Before setting the mast for good, our swabbies had to fasten a 3/16" block pulley to its uppermost end. Then they made a boom by welding two more pulleys to a 3/4 " x 10' section of conduit, one 12 inches and the other 38 inches from the same end, and finished up by tacking a 1 1/4 "-diameter ring to the pole, at a point about 55 inches down the line from the center-most pulley.
The 3/4" x 10' E.M.T. yard — which was hinged to the boom with a 5/16" x 2 1/2" bolt — had a 1/2"-diameter eyebolt fastened through its body 3 feet from the unpivoted end. Once that assembly was completed, Robyn spread out a 10' x 12' reinforced poly tarp and laid the conduit frame on it to describe an equilateral triangle. By folding the edges around the tube, running rows of stitching along the scams, and trimming the extra material, he and Dennis were able to make themselves a pretty fair sail.

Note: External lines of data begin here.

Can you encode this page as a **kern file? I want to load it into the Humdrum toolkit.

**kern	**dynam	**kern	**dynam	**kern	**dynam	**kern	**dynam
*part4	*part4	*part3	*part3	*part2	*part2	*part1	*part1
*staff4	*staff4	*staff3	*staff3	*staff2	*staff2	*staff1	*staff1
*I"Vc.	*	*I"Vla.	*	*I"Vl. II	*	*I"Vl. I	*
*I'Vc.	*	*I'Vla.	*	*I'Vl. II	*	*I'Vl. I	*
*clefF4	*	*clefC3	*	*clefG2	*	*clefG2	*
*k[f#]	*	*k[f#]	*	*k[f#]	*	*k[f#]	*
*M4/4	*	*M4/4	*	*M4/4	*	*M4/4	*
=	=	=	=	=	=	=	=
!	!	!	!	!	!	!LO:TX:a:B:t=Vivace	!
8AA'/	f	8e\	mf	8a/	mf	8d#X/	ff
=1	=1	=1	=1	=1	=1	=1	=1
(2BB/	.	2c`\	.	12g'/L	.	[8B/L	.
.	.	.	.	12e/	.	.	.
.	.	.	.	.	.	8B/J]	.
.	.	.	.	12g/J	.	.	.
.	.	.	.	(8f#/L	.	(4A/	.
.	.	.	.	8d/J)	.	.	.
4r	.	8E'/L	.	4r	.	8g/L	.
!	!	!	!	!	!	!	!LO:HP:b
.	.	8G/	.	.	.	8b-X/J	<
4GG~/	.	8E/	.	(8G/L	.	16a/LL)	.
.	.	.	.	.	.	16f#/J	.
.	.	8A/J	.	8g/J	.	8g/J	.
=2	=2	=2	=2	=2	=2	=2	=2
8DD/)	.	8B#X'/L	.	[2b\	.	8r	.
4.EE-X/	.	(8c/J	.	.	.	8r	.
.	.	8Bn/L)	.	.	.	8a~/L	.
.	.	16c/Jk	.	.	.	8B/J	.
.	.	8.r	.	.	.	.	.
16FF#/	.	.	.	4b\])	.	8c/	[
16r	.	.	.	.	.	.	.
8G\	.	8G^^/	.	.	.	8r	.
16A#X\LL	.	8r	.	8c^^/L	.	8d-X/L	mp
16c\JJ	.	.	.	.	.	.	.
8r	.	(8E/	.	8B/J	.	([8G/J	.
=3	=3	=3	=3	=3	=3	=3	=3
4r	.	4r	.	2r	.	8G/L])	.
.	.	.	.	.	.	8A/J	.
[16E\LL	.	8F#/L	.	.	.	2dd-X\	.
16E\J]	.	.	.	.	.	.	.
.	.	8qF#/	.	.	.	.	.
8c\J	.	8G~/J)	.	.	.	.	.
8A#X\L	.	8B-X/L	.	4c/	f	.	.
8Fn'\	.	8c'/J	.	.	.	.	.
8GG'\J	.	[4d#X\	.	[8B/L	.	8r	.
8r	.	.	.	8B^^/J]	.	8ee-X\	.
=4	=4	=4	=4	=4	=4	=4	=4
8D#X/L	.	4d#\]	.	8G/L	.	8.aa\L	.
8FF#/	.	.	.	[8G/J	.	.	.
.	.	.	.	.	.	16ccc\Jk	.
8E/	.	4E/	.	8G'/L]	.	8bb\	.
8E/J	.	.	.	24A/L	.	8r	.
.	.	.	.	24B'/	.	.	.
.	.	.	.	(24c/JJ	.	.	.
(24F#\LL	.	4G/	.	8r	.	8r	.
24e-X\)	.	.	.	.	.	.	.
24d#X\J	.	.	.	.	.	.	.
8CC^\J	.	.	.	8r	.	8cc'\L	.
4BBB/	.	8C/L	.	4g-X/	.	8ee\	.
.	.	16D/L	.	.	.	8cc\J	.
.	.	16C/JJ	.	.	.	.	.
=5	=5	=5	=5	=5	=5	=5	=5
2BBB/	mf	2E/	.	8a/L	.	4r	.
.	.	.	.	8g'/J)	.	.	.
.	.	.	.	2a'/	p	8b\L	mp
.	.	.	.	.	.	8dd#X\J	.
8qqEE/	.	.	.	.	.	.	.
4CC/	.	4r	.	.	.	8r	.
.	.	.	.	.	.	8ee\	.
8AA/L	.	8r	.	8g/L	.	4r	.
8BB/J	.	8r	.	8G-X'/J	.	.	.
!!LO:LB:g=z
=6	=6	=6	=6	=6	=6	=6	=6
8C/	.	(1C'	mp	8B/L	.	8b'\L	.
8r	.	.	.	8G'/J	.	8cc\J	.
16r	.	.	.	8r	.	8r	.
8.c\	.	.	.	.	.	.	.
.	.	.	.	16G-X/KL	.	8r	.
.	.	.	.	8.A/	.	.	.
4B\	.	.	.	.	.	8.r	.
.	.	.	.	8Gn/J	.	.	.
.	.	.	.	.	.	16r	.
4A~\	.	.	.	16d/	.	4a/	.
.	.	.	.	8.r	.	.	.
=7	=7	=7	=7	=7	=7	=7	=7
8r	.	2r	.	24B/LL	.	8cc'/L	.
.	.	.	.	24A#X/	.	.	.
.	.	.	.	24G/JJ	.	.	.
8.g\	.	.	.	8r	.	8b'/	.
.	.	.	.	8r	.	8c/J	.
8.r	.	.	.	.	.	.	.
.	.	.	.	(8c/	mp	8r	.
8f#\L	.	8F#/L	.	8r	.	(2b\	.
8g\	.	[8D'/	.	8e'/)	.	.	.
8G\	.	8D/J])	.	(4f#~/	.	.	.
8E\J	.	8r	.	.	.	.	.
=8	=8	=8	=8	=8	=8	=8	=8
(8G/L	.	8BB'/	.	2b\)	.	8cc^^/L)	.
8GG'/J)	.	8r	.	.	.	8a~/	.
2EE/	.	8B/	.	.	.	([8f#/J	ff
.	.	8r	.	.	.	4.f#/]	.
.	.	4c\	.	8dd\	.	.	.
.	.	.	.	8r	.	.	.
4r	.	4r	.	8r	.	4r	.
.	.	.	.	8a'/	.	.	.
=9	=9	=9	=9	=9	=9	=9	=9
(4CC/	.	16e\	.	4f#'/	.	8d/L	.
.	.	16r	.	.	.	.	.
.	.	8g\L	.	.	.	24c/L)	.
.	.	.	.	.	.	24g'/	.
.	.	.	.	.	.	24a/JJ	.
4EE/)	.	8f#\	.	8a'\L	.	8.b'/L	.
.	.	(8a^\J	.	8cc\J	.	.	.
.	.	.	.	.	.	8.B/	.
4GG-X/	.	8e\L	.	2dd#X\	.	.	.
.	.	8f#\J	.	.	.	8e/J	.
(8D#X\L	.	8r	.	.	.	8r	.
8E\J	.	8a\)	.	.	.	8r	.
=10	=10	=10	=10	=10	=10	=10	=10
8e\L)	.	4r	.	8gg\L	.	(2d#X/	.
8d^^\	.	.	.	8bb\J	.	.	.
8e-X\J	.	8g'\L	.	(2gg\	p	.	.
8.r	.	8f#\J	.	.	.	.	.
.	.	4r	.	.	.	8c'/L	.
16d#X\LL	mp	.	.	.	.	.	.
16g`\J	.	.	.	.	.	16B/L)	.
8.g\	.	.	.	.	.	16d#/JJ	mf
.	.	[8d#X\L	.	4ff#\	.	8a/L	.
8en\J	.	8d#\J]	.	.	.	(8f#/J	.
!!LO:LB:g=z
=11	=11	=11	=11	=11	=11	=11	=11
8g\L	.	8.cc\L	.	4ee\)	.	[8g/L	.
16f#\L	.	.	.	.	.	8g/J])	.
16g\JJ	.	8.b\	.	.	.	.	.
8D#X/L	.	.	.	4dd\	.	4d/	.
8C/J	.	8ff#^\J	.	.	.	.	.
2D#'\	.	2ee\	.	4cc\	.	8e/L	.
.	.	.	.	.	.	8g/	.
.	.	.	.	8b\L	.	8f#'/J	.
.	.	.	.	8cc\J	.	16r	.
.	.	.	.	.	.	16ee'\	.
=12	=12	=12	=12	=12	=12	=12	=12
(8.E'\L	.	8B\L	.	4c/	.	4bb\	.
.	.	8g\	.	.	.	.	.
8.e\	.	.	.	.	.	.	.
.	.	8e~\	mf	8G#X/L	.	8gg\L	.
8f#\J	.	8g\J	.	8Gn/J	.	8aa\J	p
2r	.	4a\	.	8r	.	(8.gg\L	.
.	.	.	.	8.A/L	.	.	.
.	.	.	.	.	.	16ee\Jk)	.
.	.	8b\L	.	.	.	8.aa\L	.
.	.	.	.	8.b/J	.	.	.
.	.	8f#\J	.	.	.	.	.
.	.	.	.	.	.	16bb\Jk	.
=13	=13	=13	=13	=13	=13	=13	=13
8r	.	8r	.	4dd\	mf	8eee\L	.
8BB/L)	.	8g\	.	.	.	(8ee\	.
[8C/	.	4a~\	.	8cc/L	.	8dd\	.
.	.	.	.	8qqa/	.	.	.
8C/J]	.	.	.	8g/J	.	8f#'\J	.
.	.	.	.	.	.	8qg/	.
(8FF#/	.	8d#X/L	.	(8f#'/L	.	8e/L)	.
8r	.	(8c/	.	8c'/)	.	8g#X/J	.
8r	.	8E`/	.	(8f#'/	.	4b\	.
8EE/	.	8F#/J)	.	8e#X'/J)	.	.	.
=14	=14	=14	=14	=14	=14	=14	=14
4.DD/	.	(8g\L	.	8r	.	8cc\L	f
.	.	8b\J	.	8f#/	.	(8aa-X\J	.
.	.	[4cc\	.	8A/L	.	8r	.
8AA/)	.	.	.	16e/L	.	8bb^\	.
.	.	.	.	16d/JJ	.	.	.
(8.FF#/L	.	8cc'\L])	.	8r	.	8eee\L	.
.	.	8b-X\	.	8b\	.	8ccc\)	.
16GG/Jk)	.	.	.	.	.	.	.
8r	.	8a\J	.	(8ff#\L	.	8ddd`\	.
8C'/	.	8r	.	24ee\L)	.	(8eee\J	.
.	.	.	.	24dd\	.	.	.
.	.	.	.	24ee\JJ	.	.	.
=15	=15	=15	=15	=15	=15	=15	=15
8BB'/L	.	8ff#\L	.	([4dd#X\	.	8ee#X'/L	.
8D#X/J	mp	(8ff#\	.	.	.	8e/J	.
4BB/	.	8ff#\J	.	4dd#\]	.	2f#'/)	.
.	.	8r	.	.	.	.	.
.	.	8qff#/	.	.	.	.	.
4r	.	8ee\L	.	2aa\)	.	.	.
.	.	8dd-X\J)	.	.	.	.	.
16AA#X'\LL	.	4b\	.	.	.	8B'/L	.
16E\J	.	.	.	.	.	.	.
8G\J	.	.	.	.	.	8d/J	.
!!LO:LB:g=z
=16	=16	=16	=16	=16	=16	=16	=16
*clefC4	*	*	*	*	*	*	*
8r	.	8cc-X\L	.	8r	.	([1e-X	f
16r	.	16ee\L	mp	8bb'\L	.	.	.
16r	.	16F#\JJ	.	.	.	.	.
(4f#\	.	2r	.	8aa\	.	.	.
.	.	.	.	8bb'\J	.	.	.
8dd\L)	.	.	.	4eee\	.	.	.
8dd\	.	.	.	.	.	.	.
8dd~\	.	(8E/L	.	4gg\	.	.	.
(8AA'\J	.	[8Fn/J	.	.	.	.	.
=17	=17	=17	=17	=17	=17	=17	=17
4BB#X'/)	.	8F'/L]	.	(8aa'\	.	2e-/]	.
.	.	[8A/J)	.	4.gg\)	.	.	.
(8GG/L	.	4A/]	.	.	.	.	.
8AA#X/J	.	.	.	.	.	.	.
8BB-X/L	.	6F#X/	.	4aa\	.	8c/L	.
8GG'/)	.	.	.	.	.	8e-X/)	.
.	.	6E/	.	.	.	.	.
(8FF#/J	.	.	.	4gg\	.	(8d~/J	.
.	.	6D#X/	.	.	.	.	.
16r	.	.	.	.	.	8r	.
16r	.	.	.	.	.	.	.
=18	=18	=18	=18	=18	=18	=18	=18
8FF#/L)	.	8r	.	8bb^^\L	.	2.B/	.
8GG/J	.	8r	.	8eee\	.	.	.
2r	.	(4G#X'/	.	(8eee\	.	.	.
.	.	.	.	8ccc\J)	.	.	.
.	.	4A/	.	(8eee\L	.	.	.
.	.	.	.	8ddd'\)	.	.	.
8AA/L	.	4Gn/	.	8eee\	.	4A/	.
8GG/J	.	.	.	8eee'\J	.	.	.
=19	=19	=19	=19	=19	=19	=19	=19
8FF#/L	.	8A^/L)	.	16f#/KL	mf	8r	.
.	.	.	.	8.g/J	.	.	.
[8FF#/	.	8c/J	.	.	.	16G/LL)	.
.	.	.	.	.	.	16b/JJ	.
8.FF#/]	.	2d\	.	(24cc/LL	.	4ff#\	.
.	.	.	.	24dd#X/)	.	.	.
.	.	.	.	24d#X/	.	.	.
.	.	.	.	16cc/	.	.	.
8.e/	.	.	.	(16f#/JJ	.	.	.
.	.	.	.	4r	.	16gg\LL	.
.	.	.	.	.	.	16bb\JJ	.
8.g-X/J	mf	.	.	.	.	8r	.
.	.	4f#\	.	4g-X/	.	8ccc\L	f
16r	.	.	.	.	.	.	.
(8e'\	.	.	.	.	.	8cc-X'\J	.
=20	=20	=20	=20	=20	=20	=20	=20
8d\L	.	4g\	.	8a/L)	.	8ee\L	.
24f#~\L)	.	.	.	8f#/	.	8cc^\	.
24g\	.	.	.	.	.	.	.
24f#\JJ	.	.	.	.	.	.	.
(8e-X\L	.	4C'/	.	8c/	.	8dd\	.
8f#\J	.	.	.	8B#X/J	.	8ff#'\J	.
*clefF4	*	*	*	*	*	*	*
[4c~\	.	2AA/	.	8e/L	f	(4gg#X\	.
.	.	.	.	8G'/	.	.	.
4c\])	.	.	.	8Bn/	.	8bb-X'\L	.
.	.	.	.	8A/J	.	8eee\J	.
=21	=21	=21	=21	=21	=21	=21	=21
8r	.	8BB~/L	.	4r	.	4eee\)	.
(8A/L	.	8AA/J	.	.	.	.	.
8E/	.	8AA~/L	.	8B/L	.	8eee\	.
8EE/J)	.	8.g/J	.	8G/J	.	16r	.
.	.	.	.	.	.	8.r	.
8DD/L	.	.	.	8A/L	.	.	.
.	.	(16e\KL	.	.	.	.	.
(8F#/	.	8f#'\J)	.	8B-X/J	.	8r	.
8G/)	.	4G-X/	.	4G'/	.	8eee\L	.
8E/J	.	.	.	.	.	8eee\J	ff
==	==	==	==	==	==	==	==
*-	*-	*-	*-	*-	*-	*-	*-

All that was left, then, was to slip the mast through the boom hoop and into its seat, fasten one 4 1/2" cleat to the center of the aft outrigger strut and another to the cradle frame behind the partner, and rig up the 3/16" line. The mainsheet required about 25 feet of cord, which was fastened to the canoe's stern shackle, and run through the two boom blocks and back to the aft strut cleat. The yard halyard needed the same amount of rope, but when tied to the yard's eyebolt, strung through the pulley on the mast, and secured to the cradle cleat, that line is used to raise and lower the sail rather than to control the boom.
Our waterborne researchers have found their new hybrid sailing canoe to be a lot more maneuverable and stable than they ever imagined. In short, they feel they've made their canoe a much more versatile vessel, yet one which can still be converted back to its original trim in jig time.
EDITOR'S NOTE: Always wear a life preserver when enjoying any kind of watercraft activity, and do check the boat licensing and access regulations in your area before you launch!